The position of the professional artist and of the professional man of letters in modern European society is ill defined. As a man who has been brought up in a palace would undoubtedly betray his breeding sooner or later if transported to live amongst a gang of thieves, so a man who has grown to years of discretion in the atmosphere of studios or in the queer company from which most literary men have sprung, will inevitably, at one time or another, offend the susceptibilities of that portion of humanity which calls itself society. It is impossible that it should be otherwise. Among a set of people whose profession it is to do always, and in all things, precisely what their neighbours do, the man who makes his living by doing what other people cannot do, must always be a marked figure. Look at modern society. It cannot toil nor spin; it can hardly put together ten words in a grammatical sequence. But it can clothe itself. The man of letters can both toil and write good English, but his taste in tailoring frequently leaves much to be desired. If he would put himself in the hands of Poole, and hold his tongue, he might almost pass for a member of society. But he must needs talk, and his speech bewrayeth him for a Galilean. There are wits in society, both many and keen, who can say something original, cutting and neatly turned, upon almost any subject, with an easy superiority which makes the hair of the learned man stand erect upon his head. The chief characteristic of him who lives by his brains is, that he is not only able to talk consecutively upon some subject, but that he actually does so, which, in society, is accounted a monstrous crime against manners. Let him write what he wants to say, and print it; society will either not understand him at all, or will read his works with a dictionary in the secrecy of its own chamber. But if he will hold his tongue in public, society will give him a cup of tea and treat him almost like a human being for the sake of being said to patronise letters. Any one who likes society's tea may drink his fill of it in consideration of wearing a good coat and keeping his wits to himself, but he will not succeed in marrying any of society's sisters, cousins or aunts without a severe struggle.

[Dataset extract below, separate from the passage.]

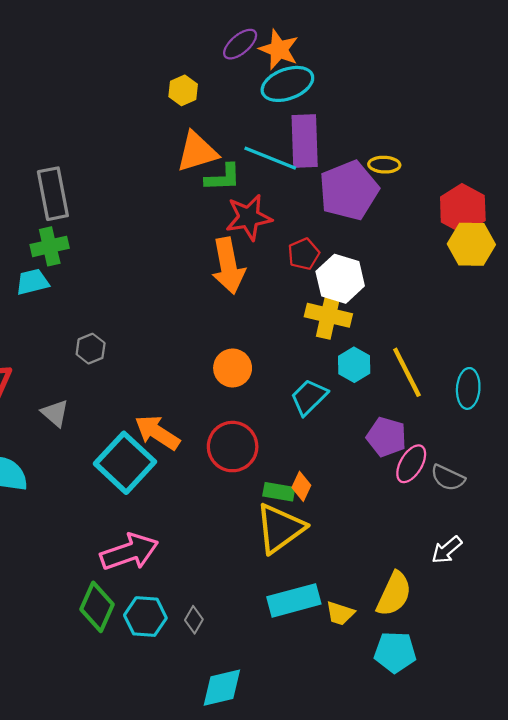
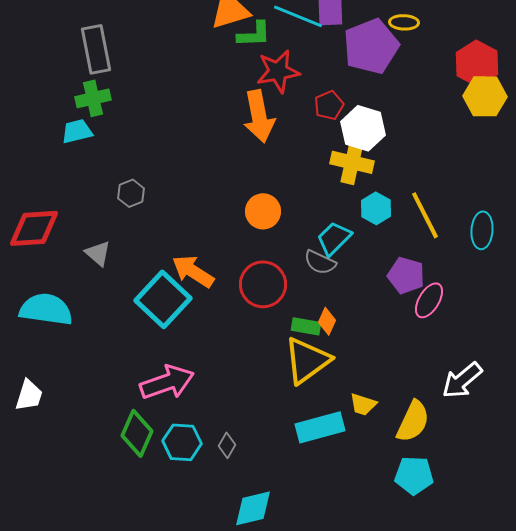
gray semicircle: (448, 478) -> (320, 262), moved
white arrow: (447, 550) -> (462, 380), size x1.4
yellow trapezoid: (340, 613) -> (363, 404), moved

Anastase Gouache did not quite understand this. He sometimes found himself amidst a group of people who were freely discussing some person unknown to him. On such occasions he held his peace, innocently supposing that his ignorance was without any importance whatsoever, among a set of men and women with whom not to know every detail concerning every one else is to be little better than an outcast.
"Now do tell me all about the Snooks and Montmorency divorce," says Lady Smyth-Tompkins with a sweetly engaging smile, as she holds out her hand.
"I did not know there was such a case—I don't know the people," you answer.
"Oh! I thought, of course, you knew all about it," Lady Smyth-Tompkins replies, and her features turn to stone as she realises that you do not know everybody, and leaves you to your own reflections.
O Thackeray, snobissme maxime! How well you knew them!
There are no snobs among the Latin races, but there is a worse animal, the sycophant, descended directly from the dinner-tables of ancient Rome. In old-fashioned houses there are often several of them, headed invariably by the "giornale ambulante," the walking newspaper, whose business it is to pick up items of news during the day in order to detail them to the family in the evening. There is a certain old princess who sits every evening with her needlework at the head of a long table in the dismal drawing-room of a gigantic palace. On each side of the board are seated the old parasites, the family doctor, the family chaplain, the family lawyer, the family librarian, the peripatetic news-sheet and the rest.
"I have been out to-day," says her excellency.
"Oh! Ah! Dear me! In this weather! Hear what the princess says! The princess has been out!" The chorus comes up the table, all the answers reaching her ears at once.
"And I saw, as I drove by, the new monument! What a ridiculous thing it is."